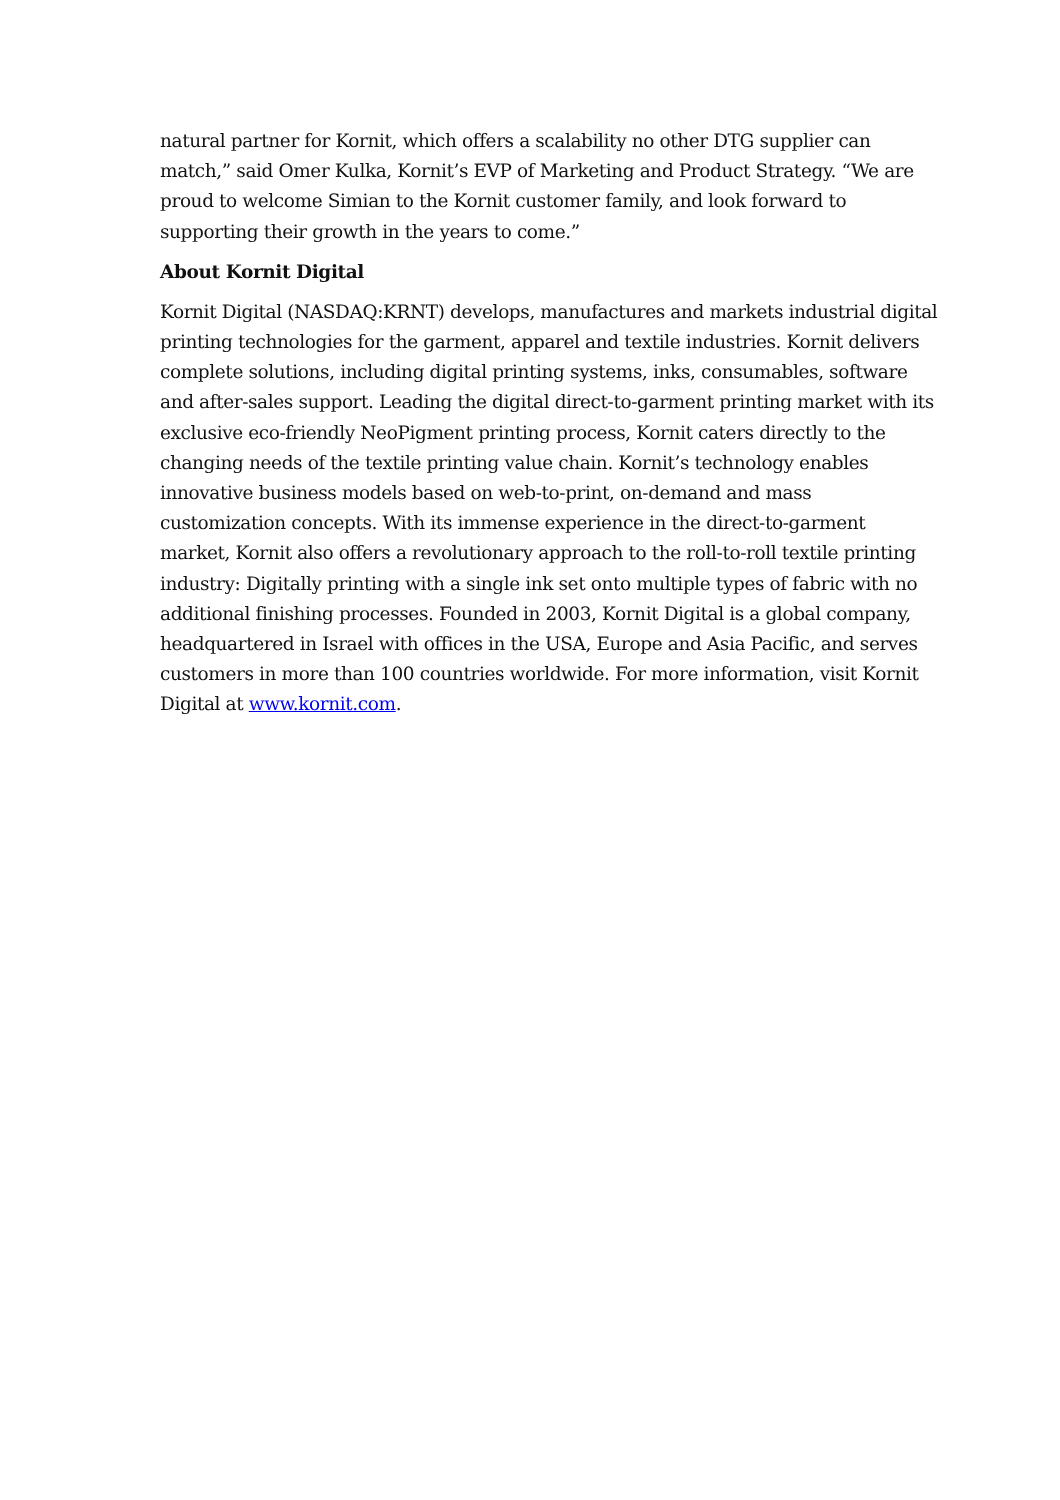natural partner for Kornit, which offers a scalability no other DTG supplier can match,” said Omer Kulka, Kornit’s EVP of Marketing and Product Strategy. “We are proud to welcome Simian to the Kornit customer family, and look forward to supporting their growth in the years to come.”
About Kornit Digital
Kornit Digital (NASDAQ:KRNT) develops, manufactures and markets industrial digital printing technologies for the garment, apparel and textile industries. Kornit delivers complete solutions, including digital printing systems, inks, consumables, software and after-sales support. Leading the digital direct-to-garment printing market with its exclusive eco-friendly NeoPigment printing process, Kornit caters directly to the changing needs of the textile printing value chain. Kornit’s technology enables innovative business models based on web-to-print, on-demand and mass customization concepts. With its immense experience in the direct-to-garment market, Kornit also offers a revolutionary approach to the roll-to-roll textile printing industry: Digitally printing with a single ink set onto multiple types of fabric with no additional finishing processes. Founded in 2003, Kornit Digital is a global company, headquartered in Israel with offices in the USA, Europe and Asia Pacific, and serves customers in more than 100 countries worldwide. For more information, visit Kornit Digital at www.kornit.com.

* * *

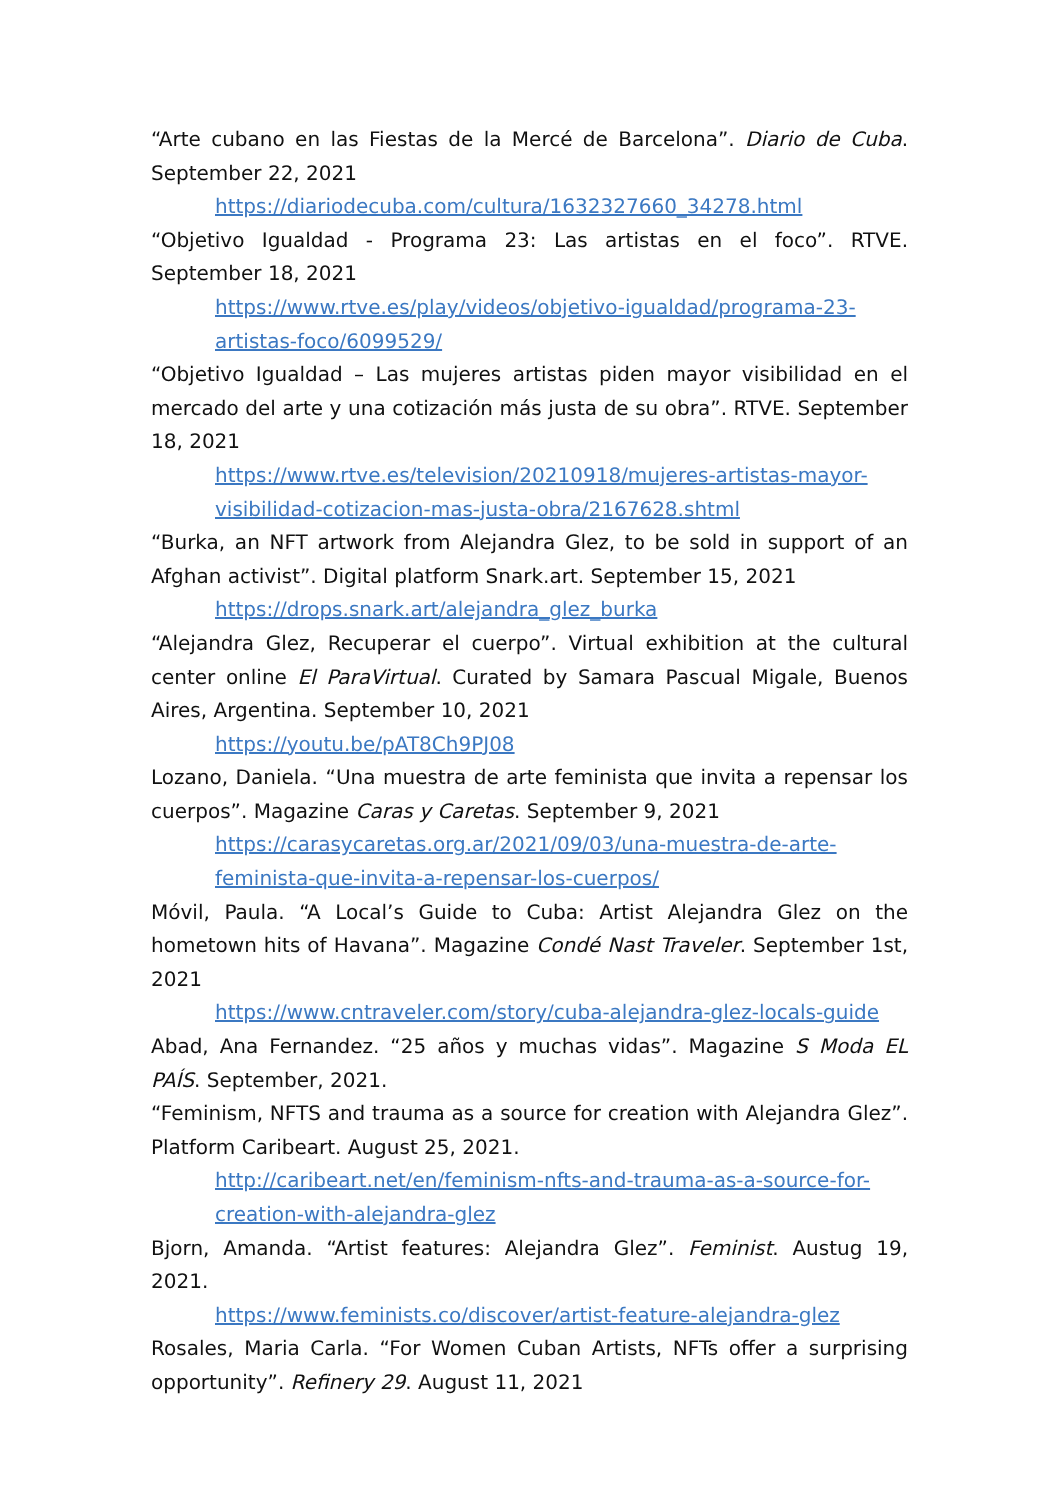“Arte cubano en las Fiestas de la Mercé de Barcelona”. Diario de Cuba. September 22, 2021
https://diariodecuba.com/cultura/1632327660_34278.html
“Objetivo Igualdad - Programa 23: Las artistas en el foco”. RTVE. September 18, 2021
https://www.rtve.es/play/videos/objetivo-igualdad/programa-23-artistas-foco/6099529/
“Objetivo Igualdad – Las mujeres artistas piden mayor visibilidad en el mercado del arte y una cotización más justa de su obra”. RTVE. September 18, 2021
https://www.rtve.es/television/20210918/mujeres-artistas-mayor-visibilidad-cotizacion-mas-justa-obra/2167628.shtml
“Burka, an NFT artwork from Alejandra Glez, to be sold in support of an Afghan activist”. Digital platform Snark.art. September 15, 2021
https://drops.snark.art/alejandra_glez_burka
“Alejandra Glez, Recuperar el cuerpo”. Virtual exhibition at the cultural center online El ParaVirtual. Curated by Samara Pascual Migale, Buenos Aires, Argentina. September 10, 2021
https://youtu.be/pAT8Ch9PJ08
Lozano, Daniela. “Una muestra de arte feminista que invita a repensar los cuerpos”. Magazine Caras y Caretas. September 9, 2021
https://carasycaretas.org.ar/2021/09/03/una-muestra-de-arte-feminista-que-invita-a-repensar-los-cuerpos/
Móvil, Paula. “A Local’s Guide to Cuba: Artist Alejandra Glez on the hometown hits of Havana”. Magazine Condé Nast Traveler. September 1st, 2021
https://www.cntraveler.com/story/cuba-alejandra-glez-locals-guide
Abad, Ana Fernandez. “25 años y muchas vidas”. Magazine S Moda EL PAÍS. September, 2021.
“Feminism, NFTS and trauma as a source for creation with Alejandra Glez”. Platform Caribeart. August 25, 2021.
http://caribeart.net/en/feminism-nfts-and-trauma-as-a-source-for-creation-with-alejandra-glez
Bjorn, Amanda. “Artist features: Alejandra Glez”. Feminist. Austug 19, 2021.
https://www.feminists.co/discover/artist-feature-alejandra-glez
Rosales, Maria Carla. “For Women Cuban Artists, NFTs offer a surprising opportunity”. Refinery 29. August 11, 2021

• **Problem**: Scan the entries above. Copy each line that has the string "artistas".

• **Response area**:
“Objetivo Igualdad - Programa 23: Las artistas en el foco”. RTVE. September 18, 2021
https://www.rtve.es/play/videos/objetivo-igualdad/programa-23-artistas-foco/6099529/
“Objetivo Igualdad – Las mujeres artistas piden mayor visibilidad en el mercado del arte y una cotización más justa de su obra”. RTVE. September 18, 2021
https://www.rtve.es/television/20210918/mujeres-artistas-mayor-visibilidad-cotizacion-mas-justa-obra/2167628.shtml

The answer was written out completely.